Under the initiative, the central bank worked alongside participating financial institutions to assess the system’s performance, functionality, programmability, and security.
The wholesale CBDC is designed to facilitate secure, round-the-clock fund transfers, including weekends and holidays, among financial institutions. It has been developed using distributed ledger technology hosted on Oracle Cloud Infrastructure.
Wholesale CBDCs are issued by central banks and serve financial institutions for high-value transactions such as interbank payments, securities settlements, and cross-border operations.
Unlike retail CBDCs, which are aimed at the general public, wholesale CBDCs cater exclusively to institutional use cases.
According to BSP Governor Eli M. Remolona, Jr., wholesale CBDCs could “enhance liquidity management, reduce settlement risks, and support financial stability” in a bit to modernise the nation’s economy.
The central bank plans to use insights from Project Agila to develop a long-term CBDC roadmap aimed at modernizing the country’s financial infrastructure.
Launched in March 2022, Project Agila aims to assess how CBDC technology can improve the efficiency and resilience of the Philippines’ large-value payment systems.
While the BSP has not committed to issuing a CBDC, the project underscores its strategy to adopt emerging technologies for financial modernization.
The central bank has set a tentative timeline to introduce a wholesale CBDC by 2029, aligning with Governor Remolona’s tenure, as communicated in a July press briefing.
BSP Deputy Governor Mamerto Tangonan noted at the time that the decision to launch a wholesale CBDC would depend heavily on the readiness of both the central bank and financial institutions.
He explained that such a launch would only occur once the BSP is confident in its ability to “offer, maintain, and operate it safely” and when banks have developed viable business use cases for the digital currency.
Tangonan emphasised the importance of ensuring operational security and understanding the practical implications of implementing a BSP-issued digital currency, noting this is “entirely new” and requires both the central bank and institutions to achieve a high level of literacy and preparedness.
CBDCs are gaining momentum
CBDCs have become a focal point for central banks globally as they explore digital currency solutions to modernize financial systems.

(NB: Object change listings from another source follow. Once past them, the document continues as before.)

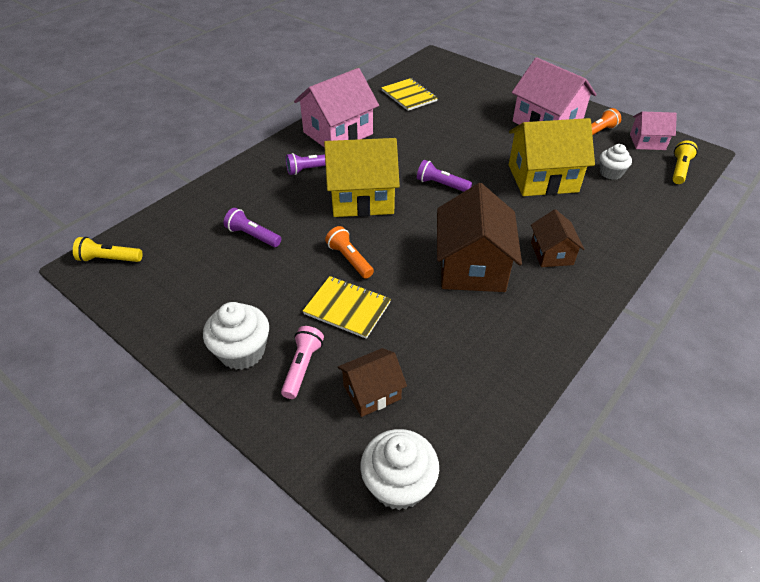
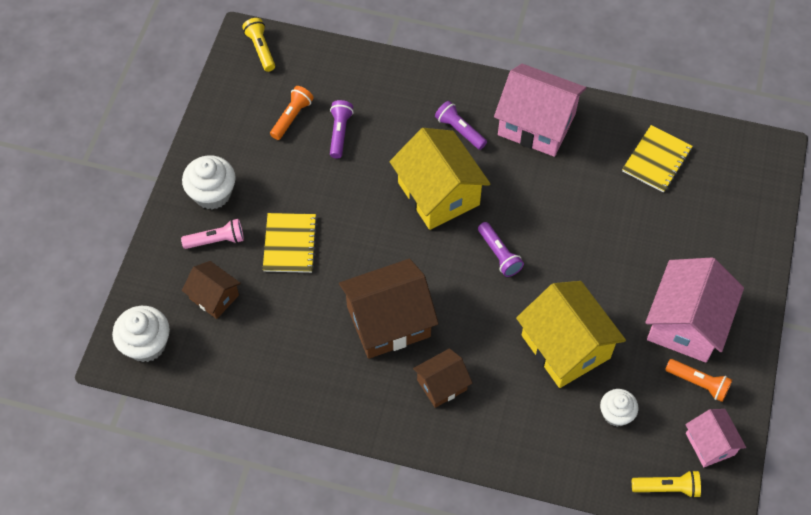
camera: 65 degrees right, 15 degrees up
orange flashlight [325,226,374,279] -> orange flashlight moved to [270,86,314,140]
purple flashlight [417,160,472,192] -> purple flashlight turned 150 degrees clockwise [478,222,524,277]

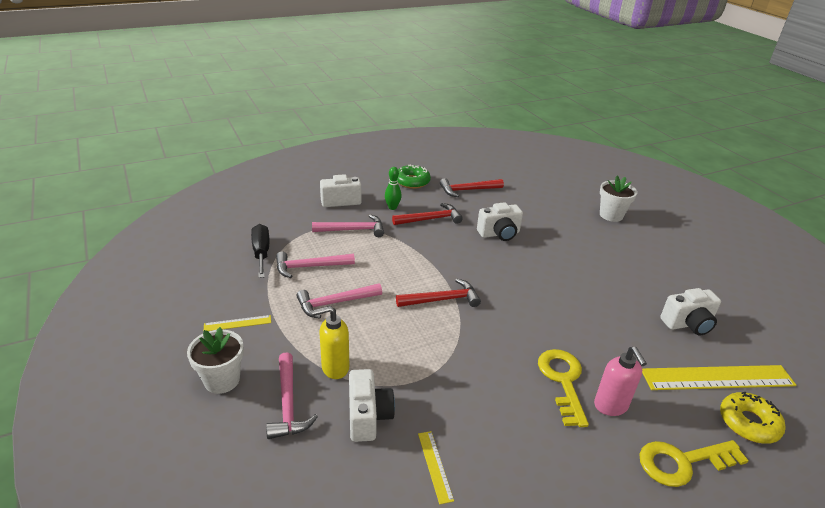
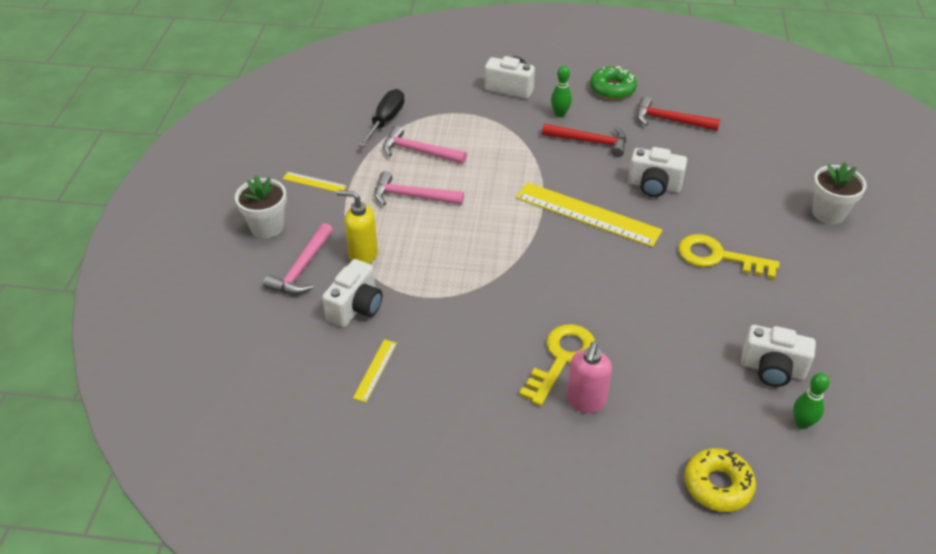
camera: 35 degrees right, 10 degrees up
pink hammer [312,215,384,237] -> none
red hammer [396,279,481,307] -> none
yellow key [639,440,749,487] -> yellow key moved to [678,234,779,279]
yellow ruler [642,365,796,390] -> yellow ruler moved to [515,182,663,247]
none -> green bowling pin [793,373,829,429]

India, similar to the Philippines, has adopted a cautious approach with its digital rupee pilot launched in 2022 as a bank-to-bank solution.
The Reserve Bank of India is currently evaluating the security implications and potential impact on monetary policy transmission.
RBI Deputy Governor T. Rabi Sankar has stated that the rollout to retail users will only proceed after thorough assessments, with no fixed timeline established.
Brazil is also advancing its CBDC initiative, Drex, after entering the second phase of its pilot program.
Major companies, including Microsoft, Chainlink, Banco Inter, and 7Comm, are collaborating on the project to refine its operational framework.